* _Selected excerpt_:
Then there is the game play. It is light to be sure and it won't be competing for table-time with the likes of Concordia or Terra Mystica (for gamers who like a bit of meat). But the game is easy to play and doesn't require massive brain-capacity to do relatively well in. That will be a plus or minus depending on your gaming-bent and perhaps your mood when perusing the shelves. The nature of the Objective Cards can be a little bit luck-based at times but that can be a bonus too when playing with less experienced gamers as it can help to even out the field.

To summarise the game, Takenoko is really a front-end loaded design. The players start with Objective Cards and can acquire more. It is these cards that dictate what they are all about and the actions they are likely to take. This makes the game quite easy to learn and play once the various Objectives are understood. There is no direct 'take-that' present in the design and player interaction is minimal as the actions taken by a player are made to benefit them. Any consequences (positive or negative) are usually not directly intended.

If you look at the game more deeply, one of the things the players need to avoid is taking an action that might help another player complete an Objective out of their turn. This could come about by growing bamboo on a certain tile, adding an Improvement Tile to a location or irrigating a given tile. It is also wise to have a variety of Objective Cards 'in-hand' to maximise your options each turn.

The one element that is likely to annoy pure Euro-snoots is the inclusion of the Weather Dice. This certainly adds some luck to the game as the right roll at the right time can be very rewarding and as the game heads towards its conclusion the wrong rolls can cost a player the game in a tight race. It doesn't happen all that often but the potential is there. Given the weight of Takenoko I see this aspect as 'within the nature' of the game and so I don't have a problem with it.

For me, the only potential negatives here are that the Panda and Gardener movement rules feel a little static as often the Garden (board) is not that huge so really clever movement actions involving the Panda and Gardener are not really possible. It's not a game breaker but I would have liked some more interesting movement options for the two main characters. The other one is that the rules as written can be a bit tricky to peruse on the fly when learning the game.

Takenoko with 2-Players

The game works pretty well with two but it isn't a compelling experience when compared with good games specifically designed for two. This is because there is less Plot placement\Garden expansion and that then diminishes the need to select the Plot Objective Cards. In fact Annie and I all but ignore them because the points on offer here are just too small when compared to the other Objective Cards and without others to help build the garden, there is too much work to be done for that VP payoff.

* _Problem 1_: Repeat the Takenoko review word for word from "For me, the" to "learning the game.".
* _Problem 2_: According to the Takenoko review, why do the reviewer and Annie all but ignore the Plot Objective Cards in two-player games? Answer in one to three sentences.
* _Problem 3_: Continue the Takenoko review from its final sentence onward.

* _Information supplied_:
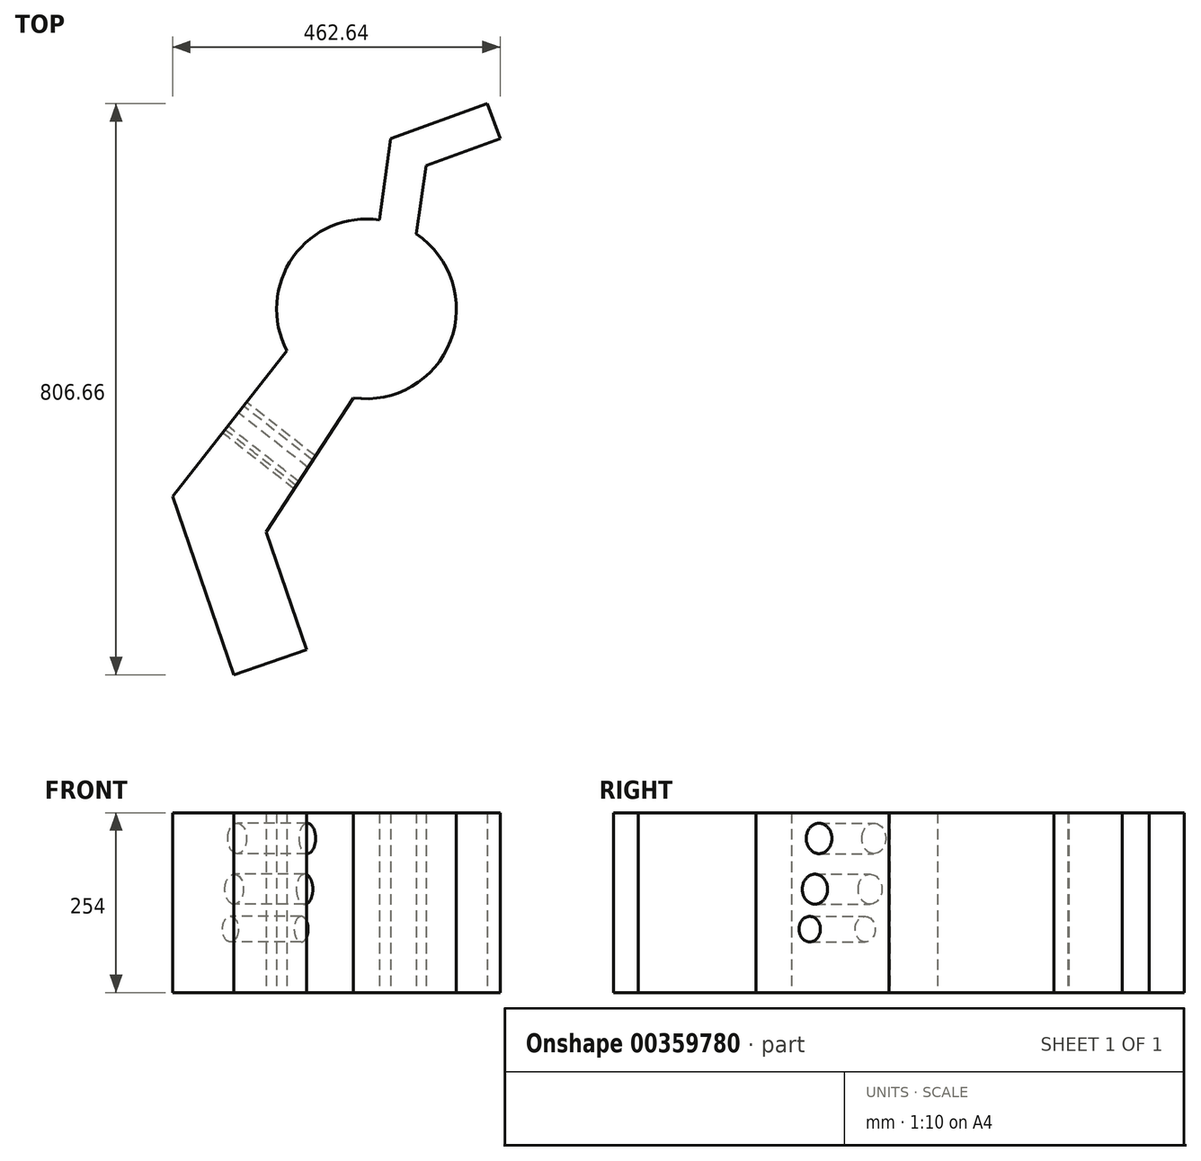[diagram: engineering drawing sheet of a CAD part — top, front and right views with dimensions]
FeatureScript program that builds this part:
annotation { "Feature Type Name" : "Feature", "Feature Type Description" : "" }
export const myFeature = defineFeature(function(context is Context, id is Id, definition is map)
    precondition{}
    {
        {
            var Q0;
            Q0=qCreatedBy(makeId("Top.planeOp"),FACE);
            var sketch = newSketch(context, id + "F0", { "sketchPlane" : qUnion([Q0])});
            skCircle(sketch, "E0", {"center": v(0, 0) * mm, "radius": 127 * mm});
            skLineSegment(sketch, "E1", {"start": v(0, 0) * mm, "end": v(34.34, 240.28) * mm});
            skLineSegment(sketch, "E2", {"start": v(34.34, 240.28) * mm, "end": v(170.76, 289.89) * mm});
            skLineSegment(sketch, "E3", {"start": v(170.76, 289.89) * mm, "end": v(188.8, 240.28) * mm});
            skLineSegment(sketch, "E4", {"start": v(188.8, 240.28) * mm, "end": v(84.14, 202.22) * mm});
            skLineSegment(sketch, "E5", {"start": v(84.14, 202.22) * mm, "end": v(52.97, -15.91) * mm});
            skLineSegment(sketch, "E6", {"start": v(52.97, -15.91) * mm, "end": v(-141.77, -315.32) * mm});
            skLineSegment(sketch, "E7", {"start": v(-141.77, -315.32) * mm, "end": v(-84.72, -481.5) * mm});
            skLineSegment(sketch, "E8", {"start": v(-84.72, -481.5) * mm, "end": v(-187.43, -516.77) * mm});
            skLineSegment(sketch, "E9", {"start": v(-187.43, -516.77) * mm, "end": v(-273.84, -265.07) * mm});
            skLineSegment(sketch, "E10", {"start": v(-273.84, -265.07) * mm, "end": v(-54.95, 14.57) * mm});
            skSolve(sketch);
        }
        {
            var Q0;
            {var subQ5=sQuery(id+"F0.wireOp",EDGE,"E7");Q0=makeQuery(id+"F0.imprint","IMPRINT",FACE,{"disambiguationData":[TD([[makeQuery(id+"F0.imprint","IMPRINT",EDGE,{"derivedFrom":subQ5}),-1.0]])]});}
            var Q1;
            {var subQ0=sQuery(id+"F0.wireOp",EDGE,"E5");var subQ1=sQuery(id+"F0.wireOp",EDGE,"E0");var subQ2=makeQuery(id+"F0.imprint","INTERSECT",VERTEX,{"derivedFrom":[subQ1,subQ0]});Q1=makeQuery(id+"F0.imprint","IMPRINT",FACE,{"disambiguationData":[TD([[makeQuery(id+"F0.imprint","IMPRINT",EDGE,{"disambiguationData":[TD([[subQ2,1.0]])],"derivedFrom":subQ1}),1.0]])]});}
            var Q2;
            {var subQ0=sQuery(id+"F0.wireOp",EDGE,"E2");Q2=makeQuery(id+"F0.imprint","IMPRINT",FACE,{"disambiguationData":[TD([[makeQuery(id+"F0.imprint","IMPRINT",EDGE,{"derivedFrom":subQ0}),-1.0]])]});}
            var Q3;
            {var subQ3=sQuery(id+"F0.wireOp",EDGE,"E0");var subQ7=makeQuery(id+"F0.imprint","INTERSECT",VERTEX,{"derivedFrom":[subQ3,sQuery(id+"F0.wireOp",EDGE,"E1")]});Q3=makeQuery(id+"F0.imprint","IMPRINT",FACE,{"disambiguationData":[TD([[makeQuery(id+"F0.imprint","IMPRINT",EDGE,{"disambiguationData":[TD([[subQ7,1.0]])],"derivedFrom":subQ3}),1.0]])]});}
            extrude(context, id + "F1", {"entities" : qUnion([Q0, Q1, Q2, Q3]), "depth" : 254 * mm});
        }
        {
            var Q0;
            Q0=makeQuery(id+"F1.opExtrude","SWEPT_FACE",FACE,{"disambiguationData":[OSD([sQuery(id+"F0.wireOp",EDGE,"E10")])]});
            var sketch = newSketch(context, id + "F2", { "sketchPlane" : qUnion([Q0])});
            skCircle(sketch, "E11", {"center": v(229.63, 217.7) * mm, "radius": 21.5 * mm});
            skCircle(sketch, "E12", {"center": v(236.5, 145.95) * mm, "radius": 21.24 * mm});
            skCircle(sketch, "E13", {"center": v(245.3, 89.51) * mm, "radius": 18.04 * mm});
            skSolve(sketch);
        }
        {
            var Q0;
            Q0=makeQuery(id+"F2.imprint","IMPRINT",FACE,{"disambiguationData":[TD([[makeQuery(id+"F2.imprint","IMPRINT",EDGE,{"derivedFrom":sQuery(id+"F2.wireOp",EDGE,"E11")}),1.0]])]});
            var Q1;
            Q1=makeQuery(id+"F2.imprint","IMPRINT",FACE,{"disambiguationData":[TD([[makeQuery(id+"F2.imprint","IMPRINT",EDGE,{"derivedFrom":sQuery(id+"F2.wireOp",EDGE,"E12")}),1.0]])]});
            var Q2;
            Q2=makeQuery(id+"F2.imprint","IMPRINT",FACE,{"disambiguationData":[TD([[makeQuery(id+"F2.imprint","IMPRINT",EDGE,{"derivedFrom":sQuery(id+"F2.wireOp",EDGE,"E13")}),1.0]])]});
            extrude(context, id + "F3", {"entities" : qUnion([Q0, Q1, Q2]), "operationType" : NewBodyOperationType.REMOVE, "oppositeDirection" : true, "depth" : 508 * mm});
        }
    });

* _Task result 1_:
For me, the only potential negatives here are that the Panda and Gardener movement rules feel a little static as often the Garden (board) is not that huge so really clever movement actions involving the Panda and Gardener are not really possible. It's not a game breaker but I would have liked some more interesting movement options for the two main characters. The other one is that the rules as written can be a bit tricky to peruse on the fly when learning the game.

* _Task result 2_: With only two players there is less Plot placement and Garden expansion, so there is less need to choose the Plot Objective Cards. Their points are too small compared with the other Objective Cards. Without other players helping to build the garden, the work is too great for that VP payoff.

* _Task result 3_:
Other than that the 2-player game is decent and only takes 25-30 minutes. But for my precious time I'd rather save Takenoko for when we have 3 or 4 players. Instead I will reach for a Morels, Targi, Unfair or a Santorini when I have only 2-players.

Takenoko Chibis - Playing with the Expansion

Image Courtesy of W Eric Martin

The Chibis Expansion essentially adds 4 new elements to the game -

mb Miss Panda - There is now a new Panda on the scene in the form of a lovely lady in pink. She starts the game off the board and will not come on until a tile is placed that features a Miss Panda icon.

Once in play, Miss Panda serves as another option for the 'Move Panda' action. When this action is taken the players can choose to move either Panda with the movement rules being the same for both (straight line). However Miss Panda never eats bamboo at the tile she stops on. Instead she has the opportunity to have a baby...thank god these are Panda's and not women or there would be an uproar!

mb Babies (Chibis) – I guess this element is where the game gets its Chibis subtitle from? If a player can move Miss Panda so she ends her turn on regular (Mr.) Panda and the player can discard a piece of bamboo (sustains her through the pregnancy I suppose), a Baby Token can be taken. The token taken must match the colour of the bamboo eaten and the active player can choose which one they want from the ones available in that colour.

There are 3 types of bonus powers within each of the 3 bamboo colours. One earns a player an Irrigation Channel, another allows a player to take any one Improvement Token (from those still available) and the last benefit allows a player to discard an Objective Card from their hand and draw a new one from any pile. This last one can be handy if you have a card that you can't see being completed anytime soon and it can help if you have reached your hand limit as well.

As well as the ability awarded, each earned Baby Token is worth 2 VPs at the end of the game.

mb New Tiles – The 3rd addition to the game is the inclusion of new Garden Tiles. Some of these naturally feature the Miss Panda icon to allow her to enter play and when one appears she will immediately move to the new tile from her current position (which may foul up a player's impending turn devil ).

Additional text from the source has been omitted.